The Role of Long Noncoding RNA SChLAP1 in Prostate Cancer

Abstract

Prostate cancer is the most common malignancy in U.S. men, accounting for nearly 30,000 deaths annually. While the majority of prostate cancers are indolent, a subset of patients has aggressive disease. However, the molecular basis for this clinical heterogeneity remains incompletely understood.

Long noncoding RNAs (lncRNAs) are an emerging class of regulatory molecules implicated in a diverse range of human malignancies. Here, SChLAP1 is identified as a novel, highly prognostic lncRNA that is expressed in 15-30% of prostate cancers. Functionally, SChLAP1 coordinates cancer cell invasion in vitro and metastatic spread in vivo. Mechanistically, SChLAP1 interacts with and antagonizes the tumor-suppressive SWI/SNF nucleosome-remodeling complex.

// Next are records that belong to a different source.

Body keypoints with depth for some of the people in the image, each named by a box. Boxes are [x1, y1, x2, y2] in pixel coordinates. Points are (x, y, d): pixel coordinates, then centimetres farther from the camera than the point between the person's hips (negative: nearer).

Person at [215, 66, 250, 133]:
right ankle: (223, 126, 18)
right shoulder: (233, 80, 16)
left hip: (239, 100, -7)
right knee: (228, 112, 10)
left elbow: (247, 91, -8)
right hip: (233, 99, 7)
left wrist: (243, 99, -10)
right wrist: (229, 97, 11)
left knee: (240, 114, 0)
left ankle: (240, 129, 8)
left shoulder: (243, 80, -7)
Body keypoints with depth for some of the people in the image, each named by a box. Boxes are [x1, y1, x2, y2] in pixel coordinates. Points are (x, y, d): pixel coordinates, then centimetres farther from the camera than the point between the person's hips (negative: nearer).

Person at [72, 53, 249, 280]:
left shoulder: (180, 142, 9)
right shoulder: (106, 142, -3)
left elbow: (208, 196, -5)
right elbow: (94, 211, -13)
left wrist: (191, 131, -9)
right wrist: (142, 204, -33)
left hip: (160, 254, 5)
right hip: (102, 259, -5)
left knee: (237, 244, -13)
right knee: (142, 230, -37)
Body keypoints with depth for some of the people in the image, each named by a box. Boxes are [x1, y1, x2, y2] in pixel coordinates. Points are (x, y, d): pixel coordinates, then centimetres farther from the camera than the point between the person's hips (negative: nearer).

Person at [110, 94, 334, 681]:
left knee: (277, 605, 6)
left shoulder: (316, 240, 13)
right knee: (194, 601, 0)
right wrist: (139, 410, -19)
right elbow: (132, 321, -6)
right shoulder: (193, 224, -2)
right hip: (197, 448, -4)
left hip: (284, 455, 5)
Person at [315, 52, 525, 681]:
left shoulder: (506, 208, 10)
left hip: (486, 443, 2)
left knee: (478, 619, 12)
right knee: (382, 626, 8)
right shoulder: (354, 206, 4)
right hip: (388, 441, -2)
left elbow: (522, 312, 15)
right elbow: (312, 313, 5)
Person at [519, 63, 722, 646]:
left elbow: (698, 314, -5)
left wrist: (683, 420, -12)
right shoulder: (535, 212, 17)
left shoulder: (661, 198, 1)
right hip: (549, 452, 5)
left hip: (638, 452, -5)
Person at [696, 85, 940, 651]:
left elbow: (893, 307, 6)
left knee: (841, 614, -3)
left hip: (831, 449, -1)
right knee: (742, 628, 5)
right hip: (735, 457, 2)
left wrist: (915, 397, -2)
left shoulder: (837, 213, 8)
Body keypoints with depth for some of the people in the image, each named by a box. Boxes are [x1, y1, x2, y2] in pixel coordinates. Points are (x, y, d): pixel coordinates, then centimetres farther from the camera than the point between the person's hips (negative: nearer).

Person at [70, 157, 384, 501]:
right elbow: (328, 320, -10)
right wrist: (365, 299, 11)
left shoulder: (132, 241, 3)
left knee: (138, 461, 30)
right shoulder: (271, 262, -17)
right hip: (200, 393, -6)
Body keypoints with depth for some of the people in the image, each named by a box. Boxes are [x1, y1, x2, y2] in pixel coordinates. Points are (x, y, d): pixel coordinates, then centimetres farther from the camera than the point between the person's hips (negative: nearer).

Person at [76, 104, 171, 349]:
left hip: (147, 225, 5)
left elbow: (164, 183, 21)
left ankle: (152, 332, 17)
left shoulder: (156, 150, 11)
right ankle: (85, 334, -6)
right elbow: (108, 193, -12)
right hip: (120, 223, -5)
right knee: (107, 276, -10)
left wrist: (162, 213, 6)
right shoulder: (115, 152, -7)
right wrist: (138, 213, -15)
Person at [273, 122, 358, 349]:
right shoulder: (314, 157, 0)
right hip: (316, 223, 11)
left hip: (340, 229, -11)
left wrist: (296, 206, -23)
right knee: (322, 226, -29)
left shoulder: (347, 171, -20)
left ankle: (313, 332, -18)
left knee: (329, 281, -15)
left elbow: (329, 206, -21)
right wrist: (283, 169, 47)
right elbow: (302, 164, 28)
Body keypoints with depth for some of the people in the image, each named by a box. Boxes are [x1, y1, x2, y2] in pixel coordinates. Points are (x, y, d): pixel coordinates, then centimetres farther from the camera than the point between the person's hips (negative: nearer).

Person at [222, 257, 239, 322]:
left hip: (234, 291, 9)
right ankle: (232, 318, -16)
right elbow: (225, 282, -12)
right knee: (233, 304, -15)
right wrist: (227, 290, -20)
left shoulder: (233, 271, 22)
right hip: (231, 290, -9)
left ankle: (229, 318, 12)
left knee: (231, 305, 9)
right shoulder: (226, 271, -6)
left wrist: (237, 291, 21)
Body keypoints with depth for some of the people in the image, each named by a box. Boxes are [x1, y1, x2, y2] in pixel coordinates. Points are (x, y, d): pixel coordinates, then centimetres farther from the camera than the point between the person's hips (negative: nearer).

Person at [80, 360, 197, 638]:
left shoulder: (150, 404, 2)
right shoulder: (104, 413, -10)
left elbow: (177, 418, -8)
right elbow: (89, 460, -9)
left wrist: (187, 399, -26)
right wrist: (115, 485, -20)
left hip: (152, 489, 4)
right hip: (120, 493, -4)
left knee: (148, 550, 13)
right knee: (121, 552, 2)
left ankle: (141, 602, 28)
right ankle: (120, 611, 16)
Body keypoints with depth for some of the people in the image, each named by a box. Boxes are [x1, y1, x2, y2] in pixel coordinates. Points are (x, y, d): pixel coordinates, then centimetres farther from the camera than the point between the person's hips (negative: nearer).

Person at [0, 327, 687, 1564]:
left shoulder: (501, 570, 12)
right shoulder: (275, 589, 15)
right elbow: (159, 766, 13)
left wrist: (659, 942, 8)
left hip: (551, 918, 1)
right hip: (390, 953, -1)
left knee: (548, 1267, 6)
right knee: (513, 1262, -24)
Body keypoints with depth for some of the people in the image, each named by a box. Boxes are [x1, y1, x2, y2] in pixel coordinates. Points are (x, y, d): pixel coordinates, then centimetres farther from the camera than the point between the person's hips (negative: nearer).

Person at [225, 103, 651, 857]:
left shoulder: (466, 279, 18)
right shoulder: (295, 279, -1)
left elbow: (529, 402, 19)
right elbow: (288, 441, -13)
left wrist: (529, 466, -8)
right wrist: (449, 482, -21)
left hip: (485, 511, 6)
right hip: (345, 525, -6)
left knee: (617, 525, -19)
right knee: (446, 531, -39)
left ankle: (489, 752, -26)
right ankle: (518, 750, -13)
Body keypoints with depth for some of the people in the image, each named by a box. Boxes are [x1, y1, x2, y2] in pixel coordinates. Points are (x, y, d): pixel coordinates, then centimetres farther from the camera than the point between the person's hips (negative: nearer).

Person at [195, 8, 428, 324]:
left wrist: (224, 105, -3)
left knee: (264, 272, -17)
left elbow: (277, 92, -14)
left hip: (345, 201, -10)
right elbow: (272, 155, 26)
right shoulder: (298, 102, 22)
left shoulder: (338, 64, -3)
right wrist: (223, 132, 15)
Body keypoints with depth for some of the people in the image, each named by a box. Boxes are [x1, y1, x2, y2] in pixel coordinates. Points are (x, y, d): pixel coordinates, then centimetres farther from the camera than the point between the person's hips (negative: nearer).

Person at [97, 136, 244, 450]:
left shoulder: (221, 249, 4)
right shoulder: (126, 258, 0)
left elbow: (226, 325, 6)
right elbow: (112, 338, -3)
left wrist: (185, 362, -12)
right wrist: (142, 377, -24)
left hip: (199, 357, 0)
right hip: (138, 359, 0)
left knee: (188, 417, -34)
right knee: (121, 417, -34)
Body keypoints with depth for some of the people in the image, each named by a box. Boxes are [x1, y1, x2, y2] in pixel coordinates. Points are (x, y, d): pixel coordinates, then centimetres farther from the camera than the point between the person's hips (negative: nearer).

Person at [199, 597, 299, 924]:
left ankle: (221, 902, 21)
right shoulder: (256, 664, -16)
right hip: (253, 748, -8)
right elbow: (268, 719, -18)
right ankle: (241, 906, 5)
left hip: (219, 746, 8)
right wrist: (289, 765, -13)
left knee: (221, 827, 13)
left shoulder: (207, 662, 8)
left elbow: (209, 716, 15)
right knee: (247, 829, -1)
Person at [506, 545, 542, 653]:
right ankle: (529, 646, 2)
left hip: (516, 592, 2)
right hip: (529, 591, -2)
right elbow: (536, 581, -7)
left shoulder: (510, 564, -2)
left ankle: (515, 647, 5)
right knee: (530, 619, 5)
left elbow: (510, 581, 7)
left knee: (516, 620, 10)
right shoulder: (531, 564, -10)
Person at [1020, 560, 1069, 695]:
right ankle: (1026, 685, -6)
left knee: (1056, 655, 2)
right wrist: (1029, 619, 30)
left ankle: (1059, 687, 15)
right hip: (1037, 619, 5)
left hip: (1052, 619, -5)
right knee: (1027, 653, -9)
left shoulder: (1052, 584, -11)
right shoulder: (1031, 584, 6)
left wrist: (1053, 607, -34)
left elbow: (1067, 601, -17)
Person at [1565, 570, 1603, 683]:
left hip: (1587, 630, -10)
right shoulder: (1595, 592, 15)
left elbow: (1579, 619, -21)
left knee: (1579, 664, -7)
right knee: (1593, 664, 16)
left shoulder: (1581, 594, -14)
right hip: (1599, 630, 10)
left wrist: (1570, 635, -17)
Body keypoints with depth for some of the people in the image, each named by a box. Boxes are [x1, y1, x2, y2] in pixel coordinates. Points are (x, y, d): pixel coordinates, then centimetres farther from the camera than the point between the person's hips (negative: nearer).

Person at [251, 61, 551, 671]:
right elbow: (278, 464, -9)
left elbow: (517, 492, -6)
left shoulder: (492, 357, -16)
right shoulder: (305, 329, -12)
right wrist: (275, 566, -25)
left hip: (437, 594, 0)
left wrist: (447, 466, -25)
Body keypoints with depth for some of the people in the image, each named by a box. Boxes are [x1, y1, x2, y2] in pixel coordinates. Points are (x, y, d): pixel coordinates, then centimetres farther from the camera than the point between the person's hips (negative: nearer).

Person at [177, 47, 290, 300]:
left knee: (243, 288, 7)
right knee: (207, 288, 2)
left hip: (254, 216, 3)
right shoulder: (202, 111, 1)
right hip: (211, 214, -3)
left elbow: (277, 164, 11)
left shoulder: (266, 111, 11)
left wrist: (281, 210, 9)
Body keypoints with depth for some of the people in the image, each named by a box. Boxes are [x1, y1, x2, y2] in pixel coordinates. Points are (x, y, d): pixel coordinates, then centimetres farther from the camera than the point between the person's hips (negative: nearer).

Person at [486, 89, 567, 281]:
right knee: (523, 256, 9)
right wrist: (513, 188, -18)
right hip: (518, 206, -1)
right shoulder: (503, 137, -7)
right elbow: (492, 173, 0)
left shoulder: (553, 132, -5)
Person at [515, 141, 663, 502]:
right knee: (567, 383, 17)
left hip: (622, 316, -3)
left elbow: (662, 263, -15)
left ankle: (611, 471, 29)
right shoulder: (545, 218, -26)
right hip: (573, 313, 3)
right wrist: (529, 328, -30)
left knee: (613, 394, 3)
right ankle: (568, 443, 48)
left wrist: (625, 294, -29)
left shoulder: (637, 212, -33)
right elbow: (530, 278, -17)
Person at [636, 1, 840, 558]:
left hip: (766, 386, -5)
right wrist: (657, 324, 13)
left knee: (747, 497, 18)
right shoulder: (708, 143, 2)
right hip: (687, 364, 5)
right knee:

While deleterious SWI/SNF mutations occur in 20% of all cancers, they are relatively rare in prostate cancer. Within prostate cancer, SWI/SNF mutations are associated with low SChLAP1 expression, suggesting that high SChLAP1 expression may represent a mutation-independent modality of SWI/SNF inhibition. Employing a previously described antagonistic model between SWI/SNF and Polycomb Repressive Complex 2 (PRC2), SChLAP1 is found to enhance PRC2 function in prostate cancer. Additionally, SChLAP1-expressing cells are more sensitive to pharmacologic EZH2 inhibition.

Further characterization of SChLAP1 reveals a 250bp region near the 3’-end that mediates its invasive phenotype and coordinates its interaction with SWI/SNF. Additionally, SChLAP1 interacts with BRG1-containing but not BRM-containing SWI/SNF complexes, and knockdown of BRM in SChLAP1-expressing cells exposes a synthetic lethal vulnerability in prostate cancer.

Finally, the largest biomarker discovery project to date in prostate cancer identifies SChLAP1 as one of the best genes for predicting metastatic progression. Characterization of SChLAP1 expression by in situ hybridization shows that SChLAP1 expression is enriched in metastatic samples. Additionally, SChLAP1 can be detected in patient urine samples and may be useful as a non-invasive biomarker. Lastly, targeting SChLAP1 with antisense oligonucleotides (ASO) suggests that directly targeting SChLAP1 may be an effective therapeutic strategy in prostate cancer.

Taken together, this work defines an essential role for SChLAP1 in aggressive prostate cancer, uncovers novel aspects of lncRNA biology, and has broad implications for cancer biology.